Selepas menunaikan tugas liputan yang digeber tanpa henti saatnya menikmati Cirebon sesungguhnya. Sebenarnya saya sudah beberapa kali browsing tentang Cirebon, tapi enggak afdol kalau enggak tanya sendiri sama orang asli Cirebon.
Yang terdekat ya tukang becak yang mengantar saya. Sembari menyusuri jalanan sempit saya bertanya soal wisata terdekat di Cirebon kota. Saya tanya pantai katanya ada di sekitar sana, tapi sebenarnya itu bukan pantai melainkan pelabuhan namun orang Cirebon biasanya ke sana untuk melihat laut.
Uniknya saya berkomunikasi dengannya pakai bahasa Indonesia setengah Jakarte deh dan dia menggunakan bahasa Cirebon yang merupakan perpaduan dari bahasa Sunda dan Jawa serta sedikit nuansa Tegal. Tambah lucu karena seolah-olah saya mengerti setiap jawaban si bapak yang dilemparkan pakai bahasa itu. Haha saya baru sadar terakhir-akhir kita tetap nyambung meski pakai bahasa berbeda wkkwkwk.
Saya sempat mampir di pinggir jalan untuk beli batu akik untuk ayah saya. Dan ternyata bapak becaknya juga suka batu akik. Dia memberi rekomendasi mana batu akik yang bagus sekalian membantu menawar. Eh dia juga ikutan beli dan pamer kalau batu akik yang berwarna biru kelap kelip itu bagus. Saya mengangguk-angguk aja, wong saya juga enggak ngerti mana batu akik yang bagus hahahahah..
Dengan kesepakatan harga Rp 40 ribu dia rela mengantar saya ke pelabuhan dan lanjut nanti malam membeli nasi jambal yang paling maknyos di sana.
Pada dasarnya Cirebon adalah kota yang panas dengan sedikit sekali destinasi wisata di dalamnya. Awalnya saya diajak keliling kota tua ala-ala Cirebon yang merupakan bekas bank pemerintah Belanda dulu yaitu De Javanesche Bank, ada juga kantor pos sampai gereja yang ada di area Jalan Yos Sudarso. Gak jauh dari situ ada bekas pabrik rokok di zaman yang sama British American Tobacco yang masih bagus-bagus.

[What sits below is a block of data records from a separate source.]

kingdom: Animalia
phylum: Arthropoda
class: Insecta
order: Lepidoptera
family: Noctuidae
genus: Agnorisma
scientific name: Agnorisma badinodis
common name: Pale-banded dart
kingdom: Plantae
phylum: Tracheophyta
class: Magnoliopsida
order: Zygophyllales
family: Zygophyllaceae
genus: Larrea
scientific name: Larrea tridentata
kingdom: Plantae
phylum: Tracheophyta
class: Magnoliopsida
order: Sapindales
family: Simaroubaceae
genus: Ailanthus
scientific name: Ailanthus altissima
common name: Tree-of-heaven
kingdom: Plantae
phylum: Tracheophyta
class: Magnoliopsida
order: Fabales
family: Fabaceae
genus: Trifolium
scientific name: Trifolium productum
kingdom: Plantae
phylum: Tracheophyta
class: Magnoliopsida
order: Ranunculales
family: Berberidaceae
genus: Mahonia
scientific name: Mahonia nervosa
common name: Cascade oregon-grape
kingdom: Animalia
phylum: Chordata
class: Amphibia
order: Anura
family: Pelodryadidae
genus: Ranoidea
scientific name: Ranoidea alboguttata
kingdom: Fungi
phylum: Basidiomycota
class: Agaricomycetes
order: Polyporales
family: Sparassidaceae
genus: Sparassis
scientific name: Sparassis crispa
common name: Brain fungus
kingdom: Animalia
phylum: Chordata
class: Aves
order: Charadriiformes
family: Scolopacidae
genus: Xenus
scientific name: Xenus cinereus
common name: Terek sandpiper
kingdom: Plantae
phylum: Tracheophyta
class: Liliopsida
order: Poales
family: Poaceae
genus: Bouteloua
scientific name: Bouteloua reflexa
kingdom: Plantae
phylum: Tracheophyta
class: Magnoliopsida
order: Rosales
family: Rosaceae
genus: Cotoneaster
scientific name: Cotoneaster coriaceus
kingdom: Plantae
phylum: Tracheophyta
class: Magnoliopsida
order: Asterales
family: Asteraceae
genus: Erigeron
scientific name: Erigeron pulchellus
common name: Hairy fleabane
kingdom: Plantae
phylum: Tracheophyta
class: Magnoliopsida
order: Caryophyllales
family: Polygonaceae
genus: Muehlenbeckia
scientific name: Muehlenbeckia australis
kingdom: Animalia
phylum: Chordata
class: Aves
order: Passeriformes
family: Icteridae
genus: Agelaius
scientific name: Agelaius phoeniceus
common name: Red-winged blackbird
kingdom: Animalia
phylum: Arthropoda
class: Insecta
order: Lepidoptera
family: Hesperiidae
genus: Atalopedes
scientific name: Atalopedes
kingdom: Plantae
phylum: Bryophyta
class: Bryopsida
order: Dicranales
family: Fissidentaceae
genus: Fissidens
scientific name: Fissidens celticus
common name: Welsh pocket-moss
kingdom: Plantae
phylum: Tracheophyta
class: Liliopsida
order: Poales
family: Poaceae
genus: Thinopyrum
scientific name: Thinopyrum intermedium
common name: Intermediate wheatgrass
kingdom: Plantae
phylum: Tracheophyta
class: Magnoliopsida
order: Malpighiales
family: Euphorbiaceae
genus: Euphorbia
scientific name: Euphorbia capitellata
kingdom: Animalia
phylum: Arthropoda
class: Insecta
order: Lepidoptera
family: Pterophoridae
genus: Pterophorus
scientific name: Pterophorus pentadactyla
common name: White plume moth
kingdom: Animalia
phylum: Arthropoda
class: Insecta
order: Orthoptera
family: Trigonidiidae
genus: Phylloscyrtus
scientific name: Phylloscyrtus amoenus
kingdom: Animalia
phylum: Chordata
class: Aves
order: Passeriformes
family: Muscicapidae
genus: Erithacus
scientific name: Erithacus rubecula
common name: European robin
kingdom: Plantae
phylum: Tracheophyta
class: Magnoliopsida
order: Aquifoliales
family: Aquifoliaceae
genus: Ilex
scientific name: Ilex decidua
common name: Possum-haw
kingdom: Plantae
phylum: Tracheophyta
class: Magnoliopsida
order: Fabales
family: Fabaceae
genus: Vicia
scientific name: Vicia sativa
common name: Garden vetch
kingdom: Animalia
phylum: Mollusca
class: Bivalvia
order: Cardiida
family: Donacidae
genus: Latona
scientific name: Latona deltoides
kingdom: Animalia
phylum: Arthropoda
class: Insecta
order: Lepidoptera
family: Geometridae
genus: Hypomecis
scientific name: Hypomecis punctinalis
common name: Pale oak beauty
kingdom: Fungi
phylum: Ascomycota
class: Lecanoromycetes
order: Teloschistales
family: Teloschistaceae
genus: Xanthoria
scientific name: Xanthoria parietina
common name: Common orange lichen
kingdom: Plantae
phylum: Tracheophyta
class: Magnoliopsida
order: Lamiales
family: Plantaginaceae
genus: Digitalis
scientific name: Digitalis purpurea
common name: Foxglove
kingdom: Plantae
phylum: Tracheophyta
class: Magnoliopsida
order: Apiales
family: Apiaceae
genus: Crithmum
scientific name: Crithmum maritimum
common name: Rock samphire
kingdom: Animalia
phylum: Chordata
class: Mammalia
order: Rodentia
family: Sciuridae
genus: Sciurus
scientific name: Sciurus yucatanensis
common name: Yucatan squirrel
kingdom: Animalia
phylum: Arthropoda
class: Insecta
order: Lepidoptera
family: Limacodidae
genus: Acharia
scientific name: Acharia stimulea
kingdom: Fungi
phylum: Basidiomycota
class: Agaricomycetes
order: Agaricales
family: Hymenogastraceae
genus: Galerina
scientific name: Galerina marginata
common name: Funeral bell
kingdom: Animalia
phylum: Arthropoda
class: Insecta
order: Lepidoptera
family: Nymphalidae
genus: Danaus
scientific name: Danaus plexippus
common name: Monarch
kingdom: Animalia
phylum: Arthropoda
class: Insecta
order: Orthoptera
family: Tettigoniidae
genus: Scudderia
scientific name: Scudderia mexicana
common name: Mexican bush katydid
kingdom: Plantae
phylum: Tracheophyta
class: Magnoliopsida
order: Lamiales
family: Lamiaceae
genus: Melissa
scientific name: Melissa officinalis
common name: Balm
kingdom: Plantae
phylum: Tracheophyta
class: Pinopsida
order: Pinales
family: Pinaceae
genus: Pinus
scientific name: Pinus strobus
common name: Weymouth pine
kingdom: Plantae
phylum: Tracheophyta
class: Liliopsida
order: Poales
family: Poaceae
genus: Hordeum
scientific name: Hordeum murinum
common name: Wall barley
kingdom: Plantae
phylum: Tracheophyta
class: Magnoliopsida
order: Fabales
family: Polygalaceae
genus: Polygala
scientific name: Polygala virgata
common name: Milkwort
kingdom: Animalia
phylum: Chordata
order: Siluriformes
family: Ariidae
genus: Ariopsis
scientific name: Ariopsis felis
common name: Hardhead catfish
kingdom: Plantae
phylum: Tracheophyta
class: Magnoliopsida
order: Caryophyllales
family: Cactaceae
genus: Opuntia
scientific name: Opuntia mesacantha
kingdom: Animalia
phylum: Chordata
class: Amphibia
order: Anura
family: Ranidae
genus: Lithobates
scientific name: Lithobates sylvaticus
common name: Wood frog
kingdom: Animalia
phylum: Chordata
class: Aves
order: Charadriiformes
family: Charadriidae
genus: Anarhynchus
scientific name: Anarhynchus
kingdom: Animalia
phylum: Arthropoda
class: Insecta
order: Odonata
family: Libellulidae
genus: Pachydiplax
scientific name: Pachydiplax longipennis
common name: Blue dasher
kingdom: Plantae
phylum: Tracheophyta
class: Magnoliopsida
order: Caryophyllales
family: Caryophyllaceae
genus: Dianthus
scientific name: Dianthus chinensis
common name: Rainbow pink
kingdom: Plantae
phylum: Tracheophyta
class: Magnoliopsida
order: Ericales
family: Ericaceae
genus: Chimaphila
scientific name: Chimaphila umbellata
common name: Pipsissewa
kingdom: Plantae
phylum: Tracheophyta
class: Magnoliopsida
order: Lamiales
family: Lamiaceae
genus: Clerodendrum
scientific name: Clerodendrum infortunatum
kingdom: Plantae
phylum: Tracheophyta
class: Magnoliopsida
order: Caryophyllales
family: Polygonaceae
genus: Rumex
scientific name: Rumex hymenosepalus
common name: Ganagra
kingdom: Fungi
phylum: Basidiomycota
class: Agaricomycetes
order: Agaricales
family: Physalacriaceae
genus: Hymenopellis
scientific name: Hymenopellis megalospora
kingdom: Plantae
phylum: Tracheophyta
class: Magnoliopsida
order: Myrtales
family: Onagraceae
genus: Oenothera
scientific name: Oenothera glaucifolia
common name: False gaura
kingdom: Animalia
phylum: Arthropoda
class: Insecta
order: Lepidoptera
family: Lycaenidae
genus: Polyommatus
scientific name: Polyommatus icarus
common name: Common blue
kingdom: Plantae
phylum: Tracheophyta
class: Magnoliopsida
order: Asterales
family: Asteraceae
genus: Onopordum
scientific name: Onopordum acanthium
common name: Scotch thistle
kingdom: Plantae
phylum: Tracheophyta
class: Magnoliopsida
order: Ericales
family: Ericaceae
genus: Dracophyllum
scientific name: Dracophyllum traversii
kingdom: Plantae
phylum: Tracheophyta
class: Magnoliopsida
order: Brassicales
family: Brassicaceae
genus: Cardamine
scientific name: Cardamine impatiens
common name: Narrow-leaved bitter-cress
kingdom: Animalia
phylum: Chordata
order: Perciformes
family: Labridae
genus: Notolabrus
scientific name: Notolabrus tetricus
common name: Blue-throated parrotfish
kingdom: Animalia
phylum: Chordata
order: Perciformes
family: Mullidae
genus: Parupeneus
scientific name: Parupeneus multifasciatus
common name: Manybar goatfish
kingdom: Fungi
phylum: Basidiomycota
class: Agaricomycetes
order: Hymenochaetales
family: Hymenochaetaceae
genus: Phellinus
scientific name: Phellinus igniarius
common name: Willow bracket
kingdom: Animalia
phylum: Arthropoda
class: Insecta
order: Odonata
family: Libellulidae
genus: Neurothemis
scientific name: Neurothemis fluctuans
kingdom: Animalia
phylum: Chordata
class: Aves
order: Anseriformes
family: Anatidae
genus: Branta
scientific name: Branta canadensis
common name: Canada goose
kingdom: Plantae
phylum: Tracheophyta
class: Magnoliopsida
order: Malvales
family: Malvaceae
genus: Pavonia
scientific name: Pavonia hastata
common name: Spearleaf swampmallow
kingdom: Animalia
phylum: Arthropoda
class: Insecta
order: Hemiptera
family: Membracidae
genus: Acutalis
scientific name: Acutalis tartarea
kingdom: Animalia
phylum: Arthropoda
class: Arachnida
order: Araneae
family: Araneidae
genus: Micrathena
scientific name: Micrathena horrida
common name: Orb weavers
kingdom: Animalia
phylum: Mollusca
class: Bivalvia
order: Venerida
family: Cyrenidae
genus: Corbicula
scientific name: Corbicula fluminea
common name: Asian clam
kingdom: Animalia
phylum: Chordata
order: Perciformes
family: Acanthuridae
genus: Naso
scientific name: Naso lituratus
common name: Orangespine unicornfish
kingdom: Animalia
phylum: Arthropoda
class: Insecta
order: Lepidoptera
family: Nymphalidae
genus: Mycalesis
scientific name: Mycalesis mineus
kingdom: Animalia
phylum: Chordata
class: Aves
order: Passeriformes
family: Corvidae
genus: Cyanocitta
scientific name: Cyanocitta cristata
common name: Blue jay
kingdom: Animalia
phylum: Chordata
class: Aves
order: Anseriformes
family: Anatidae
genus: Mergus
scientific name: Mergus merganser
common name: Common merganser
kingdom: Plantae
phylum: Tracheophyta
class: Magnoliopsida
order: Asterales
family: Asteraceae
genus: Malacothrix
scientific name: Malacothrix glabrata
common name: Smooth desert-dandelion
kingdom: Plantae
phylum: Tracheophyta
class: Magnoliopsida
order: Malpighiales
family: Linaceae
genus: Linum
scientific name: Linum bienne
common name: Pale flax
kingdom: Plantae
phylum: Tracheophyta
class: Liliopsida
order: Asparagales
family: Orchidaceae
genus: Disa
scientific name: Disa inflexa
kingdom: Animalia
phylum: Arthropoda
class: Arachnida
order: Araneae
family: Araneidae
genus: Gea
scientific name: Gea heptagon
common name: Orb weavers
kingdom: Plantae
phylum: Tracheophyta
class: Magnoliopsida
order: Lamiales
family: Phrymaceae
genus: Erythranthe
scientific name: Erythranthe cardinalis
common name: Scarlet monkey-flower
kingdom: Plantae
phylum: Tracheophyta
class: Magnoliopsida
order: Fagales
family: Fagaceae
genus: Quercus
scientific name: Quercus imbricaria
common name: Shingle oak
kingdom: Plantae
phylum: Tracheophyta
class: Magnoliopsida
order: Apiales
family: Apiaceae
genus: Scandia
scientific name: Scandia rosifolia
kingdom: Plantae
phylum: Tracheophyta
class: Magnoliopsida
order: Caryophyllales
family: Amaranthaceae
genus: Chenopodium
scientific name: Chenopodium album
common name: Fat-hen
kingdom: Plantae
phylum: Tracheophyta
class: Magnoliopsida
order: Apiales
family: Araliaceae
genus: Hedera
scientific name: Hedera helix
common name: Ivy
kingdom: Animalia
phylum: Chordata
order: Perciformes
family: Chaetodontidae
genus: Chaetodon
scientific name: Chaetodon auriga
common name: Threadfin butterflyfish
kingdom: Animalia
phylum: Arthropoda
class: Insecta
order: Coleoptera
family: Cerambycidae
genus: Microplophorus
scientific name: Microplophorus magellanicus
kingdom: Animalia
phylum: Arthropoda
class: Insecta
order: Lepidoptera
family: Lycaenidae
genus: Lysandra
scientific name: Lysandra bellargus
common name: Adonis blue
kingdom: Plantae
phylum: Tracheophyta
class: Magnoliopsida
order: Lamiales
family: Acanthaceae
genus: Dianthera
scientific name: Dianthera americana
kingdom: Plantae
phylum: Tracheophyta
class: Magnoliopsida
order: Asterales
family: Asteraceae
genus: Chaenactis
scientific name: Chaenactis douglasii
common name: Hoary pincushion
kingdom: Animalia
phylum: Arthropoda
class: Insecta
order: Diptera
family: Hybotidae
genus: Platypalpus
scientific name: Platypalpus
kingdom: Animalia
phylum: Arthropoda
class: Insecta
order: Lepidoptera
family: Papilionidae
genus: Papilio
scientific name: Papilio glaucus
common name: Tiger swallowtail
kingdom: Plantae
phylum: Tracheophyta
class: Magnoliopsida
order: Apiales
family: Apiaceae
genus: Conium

Tidak jauh dari sini ada pelabuhan yang saya bilang tadi ada pantainya, dan tau-taunya..... jreng-jreng saya planga plongo. Sebenarnya pelabuhan ini milik Pelindo II yang enggak bisa sembarang masuk untuk wisata hahaha, tapi kayaknya si bapak becak dan orang Cirebon lainnya udah biasa jalan-jalan di sini sambil naik motor. Saya sempat bingung pantainya sebelah mana karena di sekitar cuma ada kapal-kapal bekas sampai bangunan tua yang enggak terawat. Sayang.
Jalan sekitar 300 meter baru nemu air yang secara harfiah maksudnya pantai. Lagi-lagi saya kecewa karena kotornya nauzubillah. Bahkan airnya buat nyuci kapal, airnya cokelat sampai hampir hitam sampah dimana-mana. Mengerikan deh. Pantainya juga gak ada pasir adanya ilalang. Jadi menyadari pantai bukan cuma yang ada pasirnya hahaha
Di sini saya juga kenalan dengan dua wanita Cirebon asli yang tengah jalan-jalan ke Cirebon. Mereka juga melengkapi bahan liputan saya. Traveling itu emang harus menyesap semuanya, budaya, makanan, orang-orangnya pokoknya semuanya.
Saya sedih melihat pantai milik Cirebon ini. Ya, kalau udah pantai enggak begitu bagus jangan ditambah kotor sama sampah lah. Makanya Cirebon menurut saya termasuk tempat yang mungkin enggak akan saya kunjungi lagi. Selain karena mistisnya kental, daerah ini hampir enggak punya tempat atau alam yang bagus, kecuali orang-orangnya yang ramah seperti kebanyakan daerah di Indonesia lainnya.